## Brief
From the entries that follow, extract each line holding the string "Based".

----

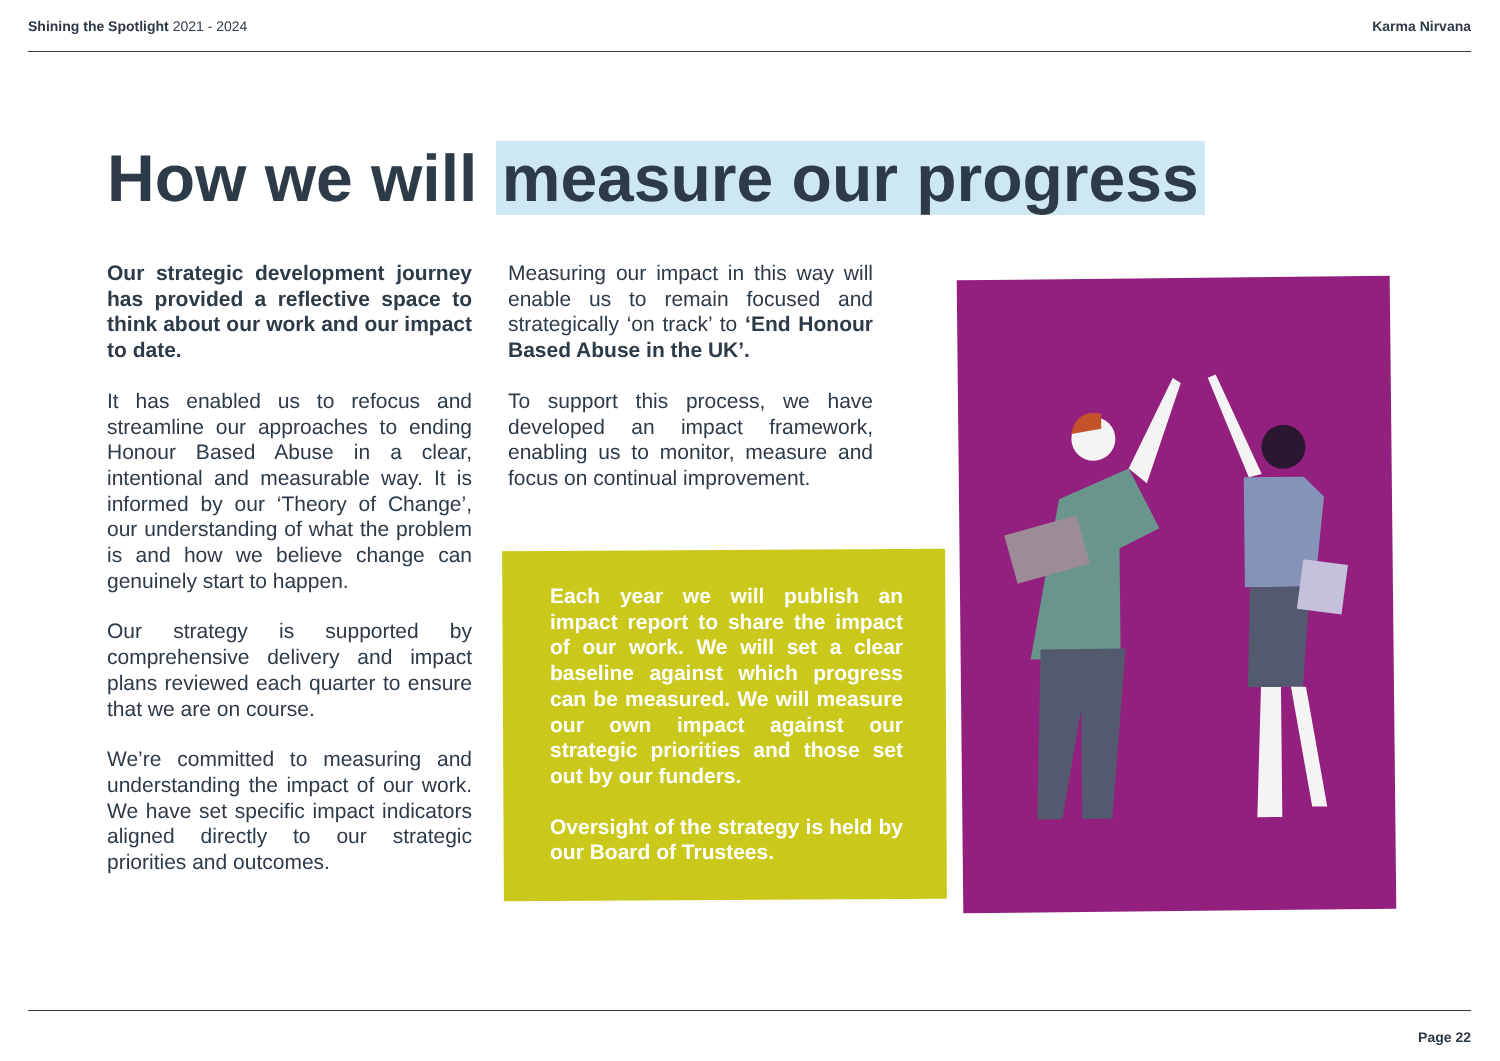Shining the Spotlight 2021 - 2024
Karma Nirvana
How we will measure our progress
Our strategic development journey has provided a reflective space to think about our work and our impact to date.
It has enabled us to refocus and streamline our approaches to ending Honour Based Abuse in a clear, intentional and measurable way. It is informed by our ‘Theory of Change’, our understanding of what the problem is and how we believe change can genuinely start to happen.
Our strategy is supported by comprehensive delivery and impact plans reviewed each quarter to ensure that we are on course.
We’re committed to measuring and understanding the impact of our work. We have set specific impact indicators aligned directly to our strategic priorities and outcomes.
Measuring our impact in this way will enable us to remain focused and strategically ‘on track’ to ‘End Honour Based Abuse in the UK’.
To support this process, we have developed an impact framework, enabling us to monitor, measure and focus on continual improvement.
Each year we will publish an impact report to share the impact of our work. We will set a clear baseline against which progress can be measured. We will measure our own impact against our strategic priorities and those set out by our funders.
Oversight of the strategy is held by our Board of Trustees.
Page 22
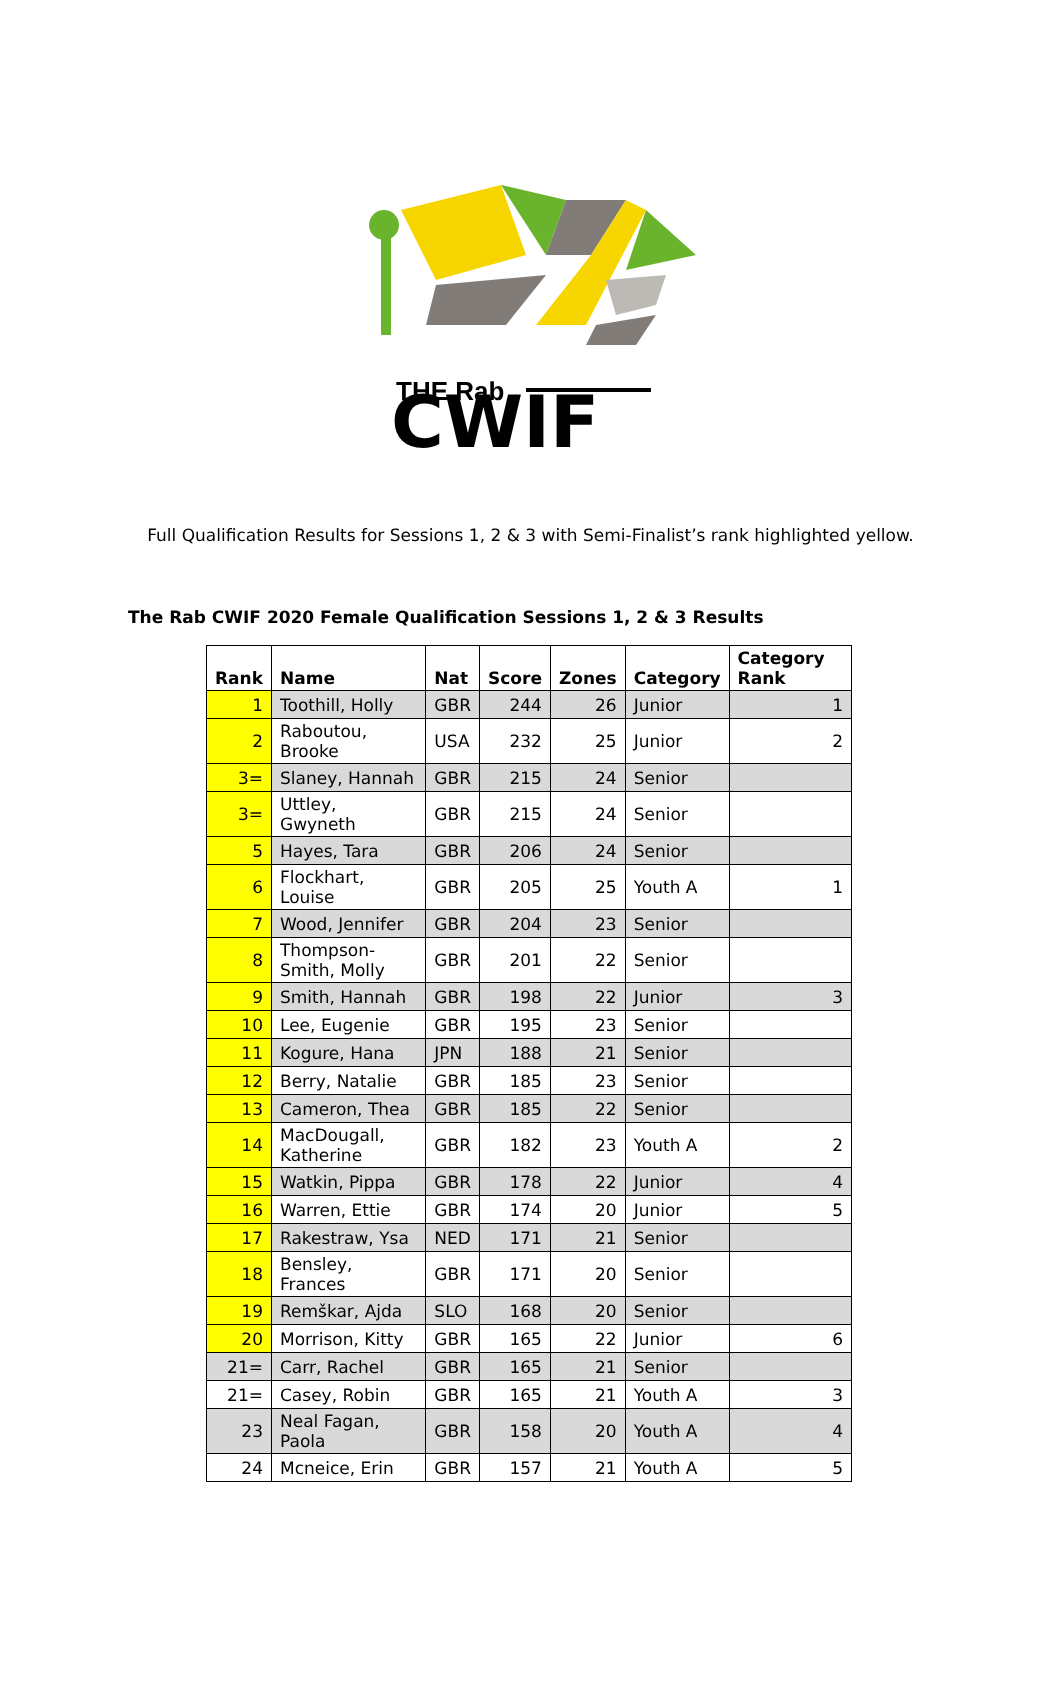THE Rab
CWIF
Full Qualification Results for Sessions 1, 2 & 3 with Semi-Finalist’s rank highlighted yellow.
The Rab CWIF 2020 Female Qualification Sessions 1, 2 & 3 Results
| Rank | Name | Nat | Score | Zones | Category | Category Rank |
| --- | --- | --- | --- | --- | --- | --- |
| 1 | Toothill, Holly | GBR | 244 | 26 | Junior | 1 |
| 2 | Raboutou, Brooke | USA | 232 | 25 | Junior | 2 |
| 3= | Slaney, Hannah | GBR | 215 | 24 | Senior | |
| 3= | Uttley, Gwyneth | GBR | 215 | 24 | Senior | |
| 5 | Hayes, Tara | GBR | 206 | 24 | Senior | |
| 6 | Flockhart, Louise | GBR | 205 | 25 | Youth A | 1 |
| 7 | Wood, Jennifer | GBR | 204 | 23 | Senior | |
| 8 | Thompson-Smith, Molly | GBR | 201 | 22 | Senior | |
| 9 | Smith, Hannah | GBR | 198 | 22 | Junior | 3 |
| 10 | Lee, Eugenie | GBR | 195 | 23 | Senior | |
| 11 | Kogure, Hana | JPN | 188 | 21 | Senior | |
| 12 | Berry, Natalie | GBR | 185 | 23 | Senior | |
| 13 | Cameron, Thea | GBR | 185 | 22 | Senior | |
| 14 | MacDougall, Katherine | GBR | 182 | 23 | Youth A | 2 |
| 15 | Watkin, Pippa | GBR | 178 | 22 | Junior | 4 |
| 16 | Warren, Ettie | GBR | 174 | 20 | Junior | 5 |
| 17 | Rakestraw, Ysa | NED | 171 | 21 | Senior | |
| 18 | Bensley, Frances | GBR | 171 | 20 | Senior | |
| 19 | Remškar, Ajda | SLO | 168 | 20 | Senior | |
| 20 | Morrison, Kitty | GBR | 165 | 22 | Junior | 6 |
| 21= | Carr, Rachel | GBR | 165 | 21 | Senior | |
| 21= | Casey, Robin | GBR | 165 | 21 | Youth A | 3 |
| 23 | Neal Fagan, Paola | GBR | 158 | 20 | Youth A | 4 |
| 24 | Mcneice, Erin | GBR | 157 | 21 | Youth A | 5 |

----

## Problem solution
It has enabled us to refocus and streamline our approaches to ending Honour Based Abuse in a clear, intentional and measurable way. It is informed by our ‘Theory of Change’, our understanding of what the problem is and how we believe change can genuinely start to happen.
Measuring our impact in this way will enable us to remain focused and strategically ‘on track’ to ‘End Honour Based Abuse in the UK’.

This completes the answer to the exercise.